**Directions:**
Recreate the listing that follows line for line, without pictures.

**Data extract:**
[Start of section]

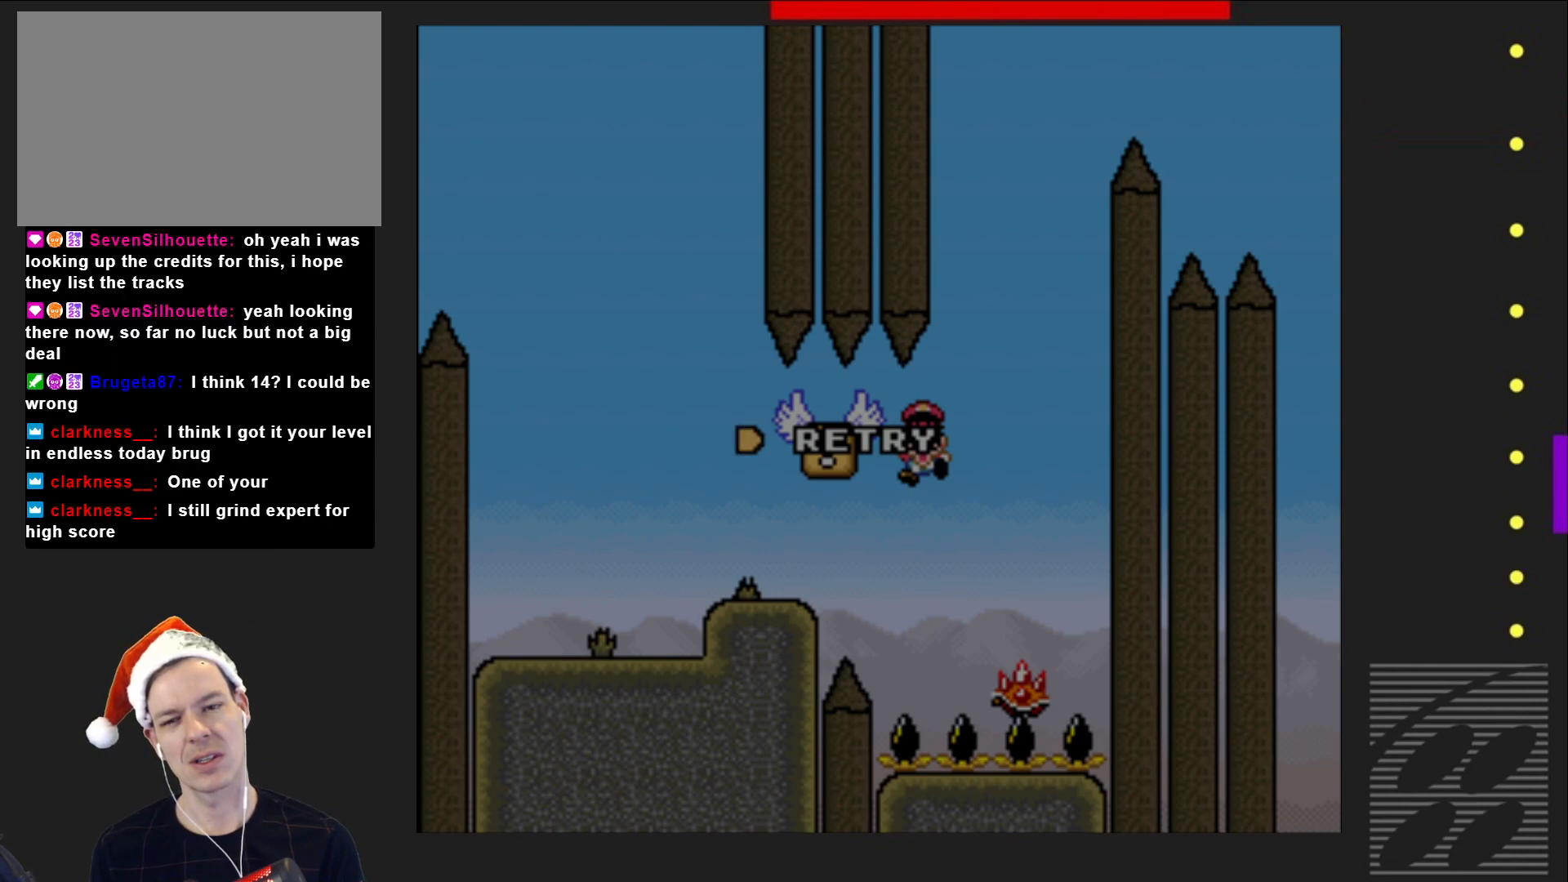
{"buttons": [], "events": [[183, "CROSS", "down"], [317, "CROSS", "up"]]}
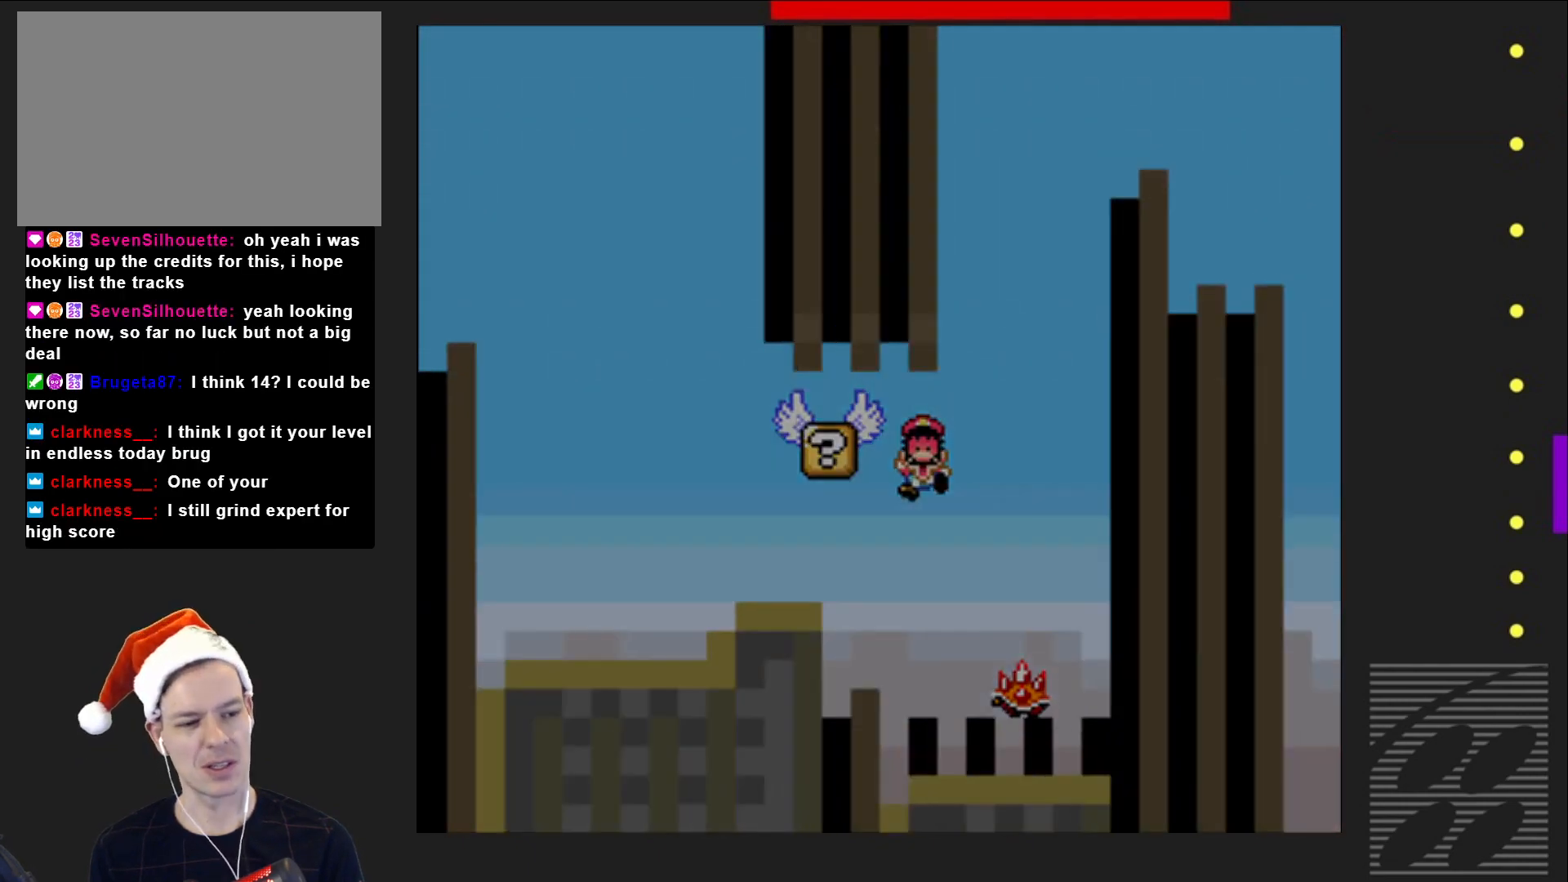
{"buttons": ["SQUARE"], "events": [[67, "SQUARE", "down"]]}
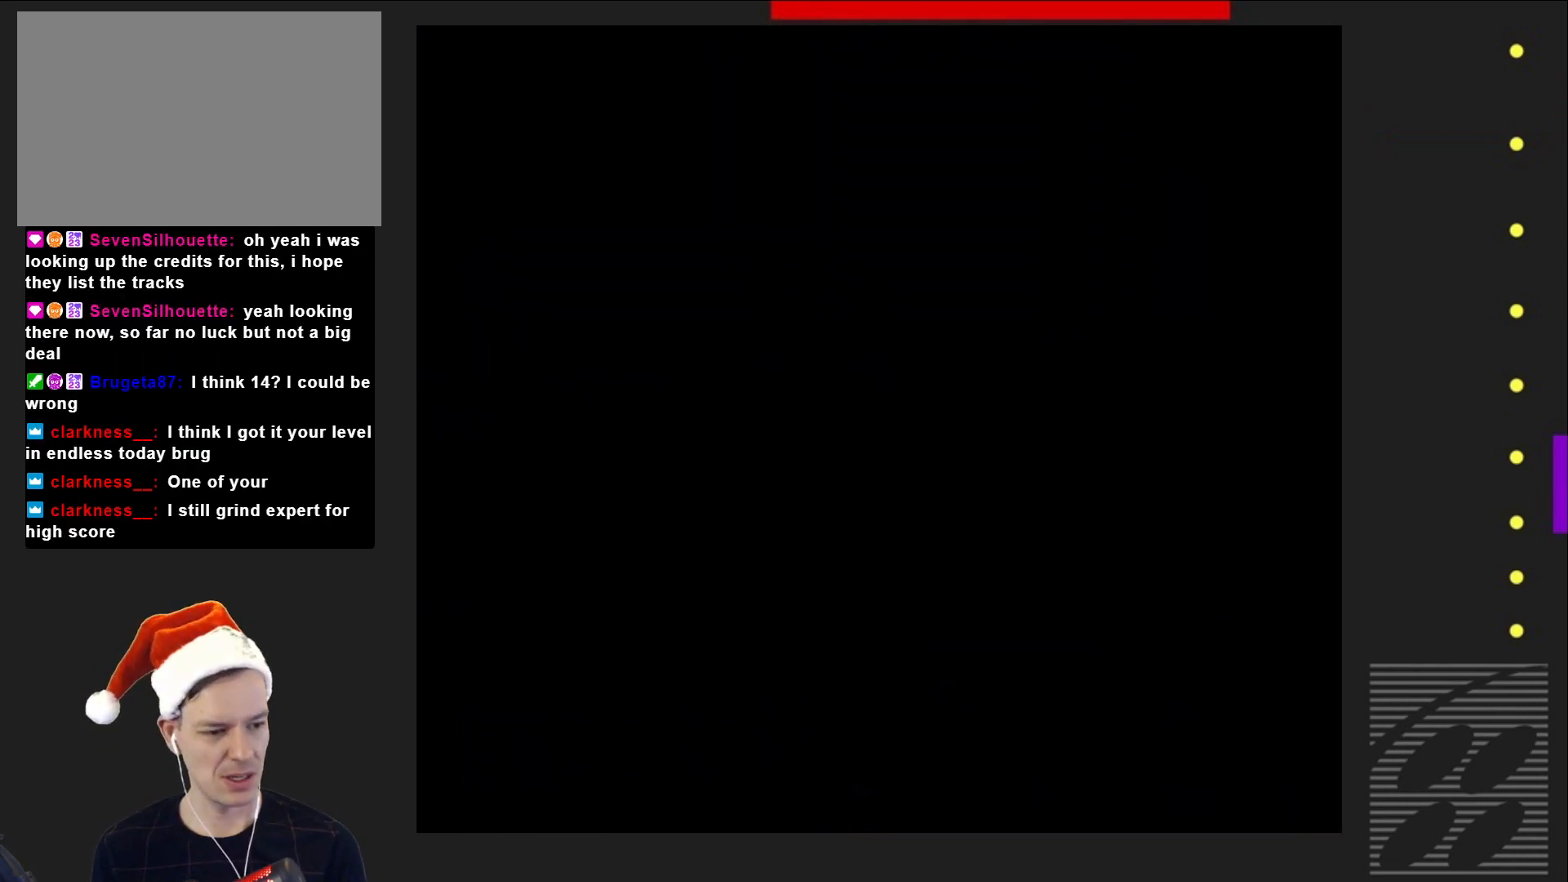
{"buttons": ["SQUARE"], "events": []}
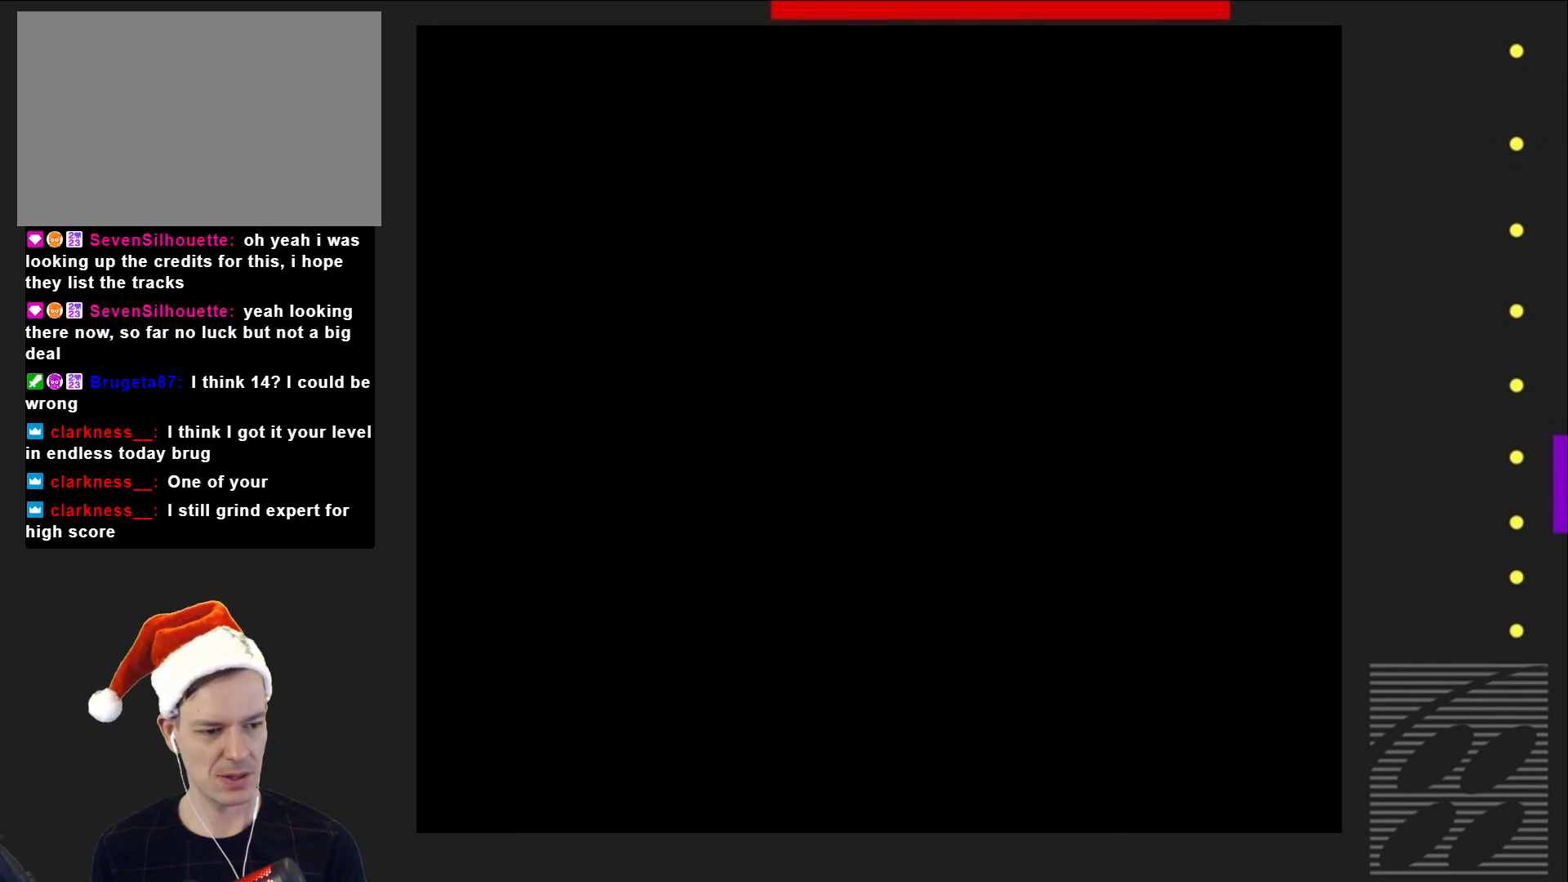
{"buttons": ["SQUARE"], "events": []}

[End of section]

**Answer area:**
{"buttons": [], "events": [[183, "CROSS", "down"], [317, "CROSS", "up"]]}
{"buttons": ["SQUARE"], "events": [[67, "SQUARE", "down"]]}
{"buttons": ["SQUARE"], "events": []}
{"buttons": ["SQUARE"], "events": []}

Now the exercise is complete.